An aqueous acidic solution of Sn (0.01 M SnCl₄ in 6 M HCl) was pulled through a powdered sample of a diamide ligand (L) over the course of 2 h. The sample was pre-wetted with the metal solution during mounting to improve powder packing and to inhibit the subsequent movement of air bubbles that occurred when the liquid was introduced to the dry sample. Flow was managed with a 5 ml syringe attached to a syringe pump (Harvard PHD Ultra). Scans were taken every 50 µl, with the flow paused during the scan to ensure stability of the sample. The imaging beam was configured to 18 keV with tomograms collected using 1100 projections over 180° with a 0.5 s exposure (9.5 min total). Projections were collected using a PCO edge 5.5 CLHS detector binned four times with a 180 µm GGG:Tb scintillator. The field of view was 1.4 mm × 1.2 mm, giving a final voxel size of 2.16 µm. Binning allowed for shorter scan times, ensuring sufficient time resolution to capture the reaction process. Reconstructions were carried out using filtered back projection with the ASTRA toolbox via Savu (Wadeson & Basham, 2016; Vo et al., 2014; van Aarle et al., 2016). Diffraction scans were collected using a 25 µm × 25 µm beam at 21 keV. For each flow step, a vertical line scan of ten points was collected and the summed results of ten points per step.
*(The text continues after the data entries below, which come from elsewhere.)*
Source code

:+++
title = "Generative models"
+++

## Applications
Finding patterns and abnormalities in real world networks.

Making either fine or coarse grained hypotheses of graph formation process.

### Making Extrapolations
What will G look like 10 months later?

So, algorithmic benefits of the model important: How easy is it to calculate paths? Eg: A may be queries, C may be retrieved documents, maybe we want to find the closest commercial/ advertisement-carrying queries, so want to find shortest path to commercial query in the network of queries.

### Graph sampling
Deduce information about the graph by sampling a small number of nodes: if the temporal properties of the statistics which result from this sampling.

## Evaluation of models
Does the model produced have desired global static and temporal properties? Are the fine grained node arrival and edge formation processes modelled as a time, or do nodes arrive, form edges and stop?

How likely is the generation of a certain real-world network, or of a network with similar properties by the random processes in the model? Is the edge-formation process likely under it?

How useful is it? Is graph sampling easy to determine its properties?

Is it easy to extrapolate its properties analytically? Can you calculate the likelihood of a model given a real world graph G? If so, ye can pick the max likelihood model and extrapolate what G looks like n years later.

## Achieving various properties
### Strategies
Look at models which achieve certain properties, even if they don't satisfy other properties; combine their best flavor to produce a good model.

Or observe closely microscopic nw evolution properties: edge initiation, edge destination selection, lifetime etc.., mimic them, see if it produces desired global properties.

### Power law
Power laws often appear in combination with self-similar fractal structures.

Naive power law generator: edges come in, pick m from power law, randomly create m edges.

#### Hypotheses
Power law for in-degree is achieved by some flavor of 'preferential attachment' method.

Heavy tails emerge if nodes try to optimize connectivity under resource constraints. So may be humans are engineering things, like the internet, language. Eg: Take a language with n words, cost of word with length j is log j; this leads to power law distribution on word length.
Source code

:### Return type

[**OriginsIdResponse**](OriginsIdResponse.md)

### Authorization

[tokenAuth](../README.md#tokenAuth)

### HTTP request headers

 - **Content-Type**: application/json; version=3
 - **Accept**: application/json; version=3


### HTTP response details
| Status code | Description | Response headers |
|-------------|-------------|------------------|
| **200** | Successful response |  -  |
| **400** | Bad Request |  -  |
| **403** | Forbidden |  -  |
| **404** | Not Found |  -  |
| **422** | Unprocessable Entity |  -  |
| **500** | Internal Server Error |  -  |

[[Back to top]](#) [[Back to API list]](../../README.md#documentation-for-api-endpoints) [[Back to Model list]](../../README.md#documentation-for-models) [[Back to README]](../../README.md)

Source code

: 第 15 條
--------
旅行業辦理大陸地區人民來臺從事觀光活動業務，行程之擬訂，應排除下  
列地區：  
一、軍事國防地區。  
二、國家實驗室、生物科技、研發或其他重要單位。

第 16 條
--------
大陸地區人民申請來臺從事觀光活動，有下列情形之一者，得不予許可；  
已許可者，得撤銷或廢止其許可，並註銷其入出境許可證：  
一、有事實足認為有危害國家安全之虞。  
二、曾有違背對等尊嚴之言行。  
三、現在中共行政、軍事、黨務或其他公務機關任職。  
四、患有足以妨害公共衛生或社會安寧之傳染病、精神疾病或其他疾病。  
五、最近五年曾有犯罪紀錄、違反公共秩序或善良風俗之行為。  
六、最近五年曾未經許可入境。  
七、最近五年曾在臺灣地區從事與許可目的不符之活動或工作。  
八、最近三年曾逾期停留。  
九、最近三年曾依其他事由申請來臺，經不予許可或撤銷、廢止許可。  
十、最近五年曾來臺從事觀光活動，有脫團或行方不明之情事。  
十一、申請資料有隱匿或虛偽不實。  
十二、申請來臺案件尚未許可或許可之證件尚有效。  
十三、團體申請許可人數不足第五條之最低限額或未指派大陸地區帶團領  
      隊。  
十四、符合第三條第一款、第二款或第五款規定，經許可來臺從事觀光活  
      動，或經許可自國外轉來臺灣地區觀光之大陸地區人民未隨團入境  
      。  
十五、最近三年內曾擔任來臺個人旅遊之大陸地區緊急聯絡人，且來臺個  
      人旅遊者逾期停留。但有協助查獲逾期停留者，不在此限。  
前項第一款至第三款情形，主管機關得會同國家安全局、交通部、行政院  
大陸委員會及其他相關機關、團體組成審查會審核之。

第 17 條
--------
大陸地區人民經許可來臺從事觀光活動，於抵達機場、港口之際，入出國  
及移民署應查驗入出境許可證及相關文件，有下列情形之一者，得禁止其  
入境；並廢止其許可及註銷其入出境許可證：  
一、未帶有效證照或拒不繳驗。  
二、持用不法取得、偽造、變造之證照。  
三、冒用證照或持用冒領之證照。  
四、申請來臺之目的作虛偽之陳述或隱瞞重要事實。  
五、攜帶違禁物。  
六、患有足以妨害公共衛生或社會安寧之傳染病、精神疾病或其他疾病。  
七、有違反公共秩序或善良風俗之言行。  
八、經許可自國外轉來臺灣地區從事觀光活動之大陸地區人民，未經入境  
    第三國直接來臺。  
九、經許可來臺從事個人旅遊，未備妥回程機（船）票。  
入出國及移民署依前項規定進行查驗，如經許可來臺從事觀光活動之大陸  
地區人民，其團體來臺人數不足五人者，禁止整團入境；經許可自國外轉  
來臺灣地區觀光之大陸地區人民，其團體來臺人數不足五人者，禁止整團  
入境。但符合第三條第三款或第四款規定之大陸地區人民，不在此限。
Successive tomography scans (Fig. 3) revealed the formation of clusters of a highly absorbing (bright) phase which continued to grow with addition of the metal solution. The combined diffraction (Fig. 4) identified these clusters as (HL)₂[SnCl₆](H₂O)₂, the formation of which is most obvious in the low-angle peaks (Q of 1–1.5 Å⁻¹). The artefact-free tomographic reconstruction confirms the mechanical stability of the cell. Furthermore, the clear V4 resin showed good stability over the course of the experiment and exhibited no observable deformation over the course of the 2 h experiment.
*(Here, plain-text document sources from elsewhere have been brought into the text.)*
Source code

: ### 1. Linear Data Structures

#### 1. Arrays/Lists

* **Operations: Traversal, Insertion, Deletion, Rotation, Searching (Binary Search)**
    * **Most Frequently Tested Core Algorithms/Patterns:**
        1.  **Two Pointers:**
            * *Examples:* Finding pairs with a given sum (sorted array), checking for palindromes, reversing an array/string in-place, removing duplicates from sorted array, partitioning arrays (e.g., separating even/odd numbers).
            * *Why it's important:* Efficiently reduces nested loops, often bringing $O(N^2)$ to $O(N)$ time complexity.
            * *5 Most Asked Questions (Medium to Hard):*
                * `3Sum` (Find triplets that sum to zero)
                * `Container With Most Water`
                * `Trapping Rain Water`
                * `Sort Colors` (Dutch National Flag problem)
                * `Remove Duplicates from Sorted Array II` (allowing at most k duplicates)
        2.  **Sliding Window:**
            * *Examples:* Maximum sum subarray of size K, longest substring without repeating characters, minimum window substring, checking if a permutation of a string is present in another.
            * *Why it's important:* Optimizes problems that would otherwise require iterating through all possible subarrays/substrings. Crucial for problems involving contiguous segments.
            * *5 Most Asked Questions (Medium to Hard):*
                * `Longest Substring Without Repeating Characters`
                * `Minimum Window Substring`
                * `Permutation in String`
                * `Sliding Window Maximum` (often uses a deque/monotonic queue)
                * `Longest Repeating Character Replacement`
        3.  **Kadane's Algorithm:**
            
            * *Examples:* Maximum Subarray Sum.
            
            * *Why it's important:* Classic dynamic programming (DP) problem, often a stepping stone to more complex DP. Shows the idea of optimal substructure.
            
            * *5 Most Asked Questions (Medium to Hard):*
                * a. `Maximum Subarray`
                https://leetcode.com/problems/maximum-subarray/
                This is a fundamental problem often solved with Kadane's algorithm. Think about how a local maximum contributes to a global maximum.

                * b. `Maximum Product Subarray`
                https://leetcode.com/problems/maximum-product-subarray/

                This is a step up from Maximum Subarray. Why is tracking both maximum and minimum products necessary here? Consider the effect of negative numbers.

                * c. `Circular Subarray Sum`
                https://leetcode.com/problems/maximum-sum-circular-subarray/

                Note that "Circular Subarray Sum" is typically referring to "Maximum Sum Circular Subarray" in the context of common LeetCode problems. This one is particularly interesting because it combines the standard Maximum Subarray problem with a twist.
Figure 3 Series showing dissolution precipitation of Sn-containing precipitate during a single flow-through experiment. Sequential XZ slices are taken from the centre of the reconstructed volume, with time in minutes and volume in microlitres labelled. Dark features are the precursor ligand and brighter regions represent more-attenuating metal precipitate. The scale bar is 200 µm.

Figure 4 Summed diffraction patterns of (HL)2[SnCl6](H2O)2 collected at each stage of the flow experiment, demonstrating in situ formation of the metal–organic complex.

4. Conclusion

In this work we have presented and demonstrated a low-cost 3D printed flow cell for the study of fluid flow and solid–liquid systems using synchrotron µCT. The simple design of the cell allows for easy modification to suit different sample and experimental conditions and, with the use of SLA printing, it can be printed and rapidly prototyped. The low cost allows cells to be single-use, ideal for use with hazardous samples. We make the design of this cell freely available with this publication (supporting information).